Extracto del documento.

:::

(Ciclo
A – 2017)
El Domingo de Ramos, Jesús entra en Jerusalén, la Ciudad
Santa, montado en un borriquillo. Cuando los habitantes de Jerusalén se enteran
de que está llegando Jesús, abren las puertas de la ciudad de par en par y,
llenos de alegría, salen para encontrarse con Jesús. Muchos extienden sus
mantos sobre el suelo, como si fueran alfombras, y casi todos tienen palmas y
ramos de olivos en sus manos. Todos los habitantes de Jerusalén habían recibido
milagros de parte de Jesús: a unos los había curado de sus enfermedades; a
otros los había liberado de los demonios; a otros les había calmado el hambre
multiplicando panes y peces; a otros les había resucitado a sus hijos. Todos se
acordaban de los milagros hechos por Jesús y por eso estaban agradecidos, lo
reconocían como a su Rey y Salvador, le cantaban cánticos de alabanza, y le
abrían las puertas de la Ciudad Santa.
Pero unos días después, el Viernes Santo, los mismos habitantes
de Jerusalén, desde los más pequeños hasta los más grandes, cambian del todo
con respecto a Jesús: no le cantan, sino que lo insultan; no lo reconocen como
Rey, sino que le ponen, para burlarse, una corona de espinas; no lo saludan con
palmas y ramos de olivos, sino que le pegan trompadas y patadas. Por último,
abren las puertas de la Ciudad Santa, pero no para que entre Jesús, como el
Domingo de Ramos, sino para expulsarlo de la Ciudad Santa, para llevarlo al
Calvario y ahí darle muerte de cruz.
Este episodio de la vida de Jesús tiene mucho que ver con
nosotros, porque la Ciudad Santa es nuestra alma, en dos momentos distintos:
cuando está en gracia y reconoce a Jesús como a su Rey y Salvador y lo hace
entrar en su corazón, es la Jerusalén del Domingo de Ramos, pero cuando está en
pecado y no reconoce a Jesús como Rey y Señor, sino que lo expulsa de su
corazón, es la Jerusalén del Viernes Santo, que expulsa a su Rey para darle
muerte de cruz en el Calvario.
Nosotros podemos elegir, cuál de las dos ciudades queremos
que sea nuestra alma: si la del Domingo de Ramos, en la que reconocemos a Jesús
como nuestro Rey, o la del Viernes Santo, que expulsa a Jesús porque está en
pecado. Le vamos a pedir a nuestra Mamá del cielo, la Virgen, que nos ayude
para que nuestra alma sea siempre como la Ciudad Santa de Jerusalén del Domingo
de Ramos, para que abramos nuestros corazones de par en par a Jesús Eucaristía,
lo entronicemos en nuestro corazón como Rey, le cantemos cánticos de alabanzas,
y le digamos que lo queremos amar, en esta vida y por toda la eternidad.

:::

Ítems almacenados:
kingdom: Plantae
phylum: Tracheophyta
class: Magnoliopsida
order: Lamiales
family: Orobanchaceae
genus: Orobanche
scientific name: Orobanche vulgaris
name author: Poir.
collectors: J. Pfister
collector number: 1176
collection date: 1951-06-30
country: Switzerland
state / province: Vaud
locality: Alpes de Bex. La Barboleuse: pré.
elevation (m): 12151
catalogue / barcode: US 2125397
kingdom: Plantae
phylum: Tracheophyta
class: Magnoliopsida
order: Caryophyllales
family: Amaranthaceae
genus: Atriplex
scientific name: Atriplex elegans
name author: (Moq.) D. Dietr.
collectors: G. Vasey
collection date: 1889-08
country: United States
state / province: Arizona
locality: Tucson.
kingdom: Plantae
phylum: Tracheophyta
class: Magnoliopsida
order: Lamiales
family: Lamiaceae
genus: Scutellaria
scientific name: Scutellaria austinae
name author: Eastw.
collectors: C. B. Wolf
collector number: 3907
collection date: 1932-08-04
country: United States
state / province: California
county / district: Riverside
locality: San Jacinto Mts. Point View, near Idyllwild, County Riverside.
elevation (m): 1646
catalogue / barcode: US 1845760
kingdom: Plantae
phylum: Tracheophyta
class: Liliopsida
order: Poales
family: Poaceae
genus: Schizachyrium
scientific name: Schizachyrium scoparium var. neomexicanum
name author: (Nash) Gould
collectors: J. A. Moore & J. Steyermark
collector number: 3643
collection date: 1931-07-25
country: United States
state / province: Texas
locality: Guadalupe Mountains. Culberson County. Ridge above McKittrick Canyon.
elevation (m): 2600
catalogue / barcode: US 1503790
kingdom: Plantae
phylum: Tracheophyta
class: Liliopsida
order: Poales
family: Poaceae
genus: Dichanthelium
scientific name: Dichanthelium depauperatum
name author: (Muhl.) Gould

:::

Tarea por realizar.
Transcriba sin alteraciones el pasaje de la reflexión sobre el Domingo de Ramos que comienza con "Nosotros podemos elegir, cuál" y continúa hasta "toda la eternidad.".

Su respuesta.
Nosotros podemos elegir, cuál de las dos ciudades queremos
que sea nuestra alma: si la del Domingo de Ramos, en la que reconocemos a Jesús
como nuestro Rey, o la del Viernes Santo, que expulsa a Jesús porque está en
pecado. Le vamos a pedir a nuestra Mamá del cielo, la Virgen, que nos ayude
para que nuestra alma sea siempre como la Ciudad Santa de Jerusalén del Domingo
de Ramos, para que abramos nuestros corazones de par en par a Jesús Eucaristía,
lo entronicemos en nuestro corazón como Rey, le cantemos cánticos de alabanzas,
y le digamos que lo queremos amar, en esta vida y por toda la eternidad.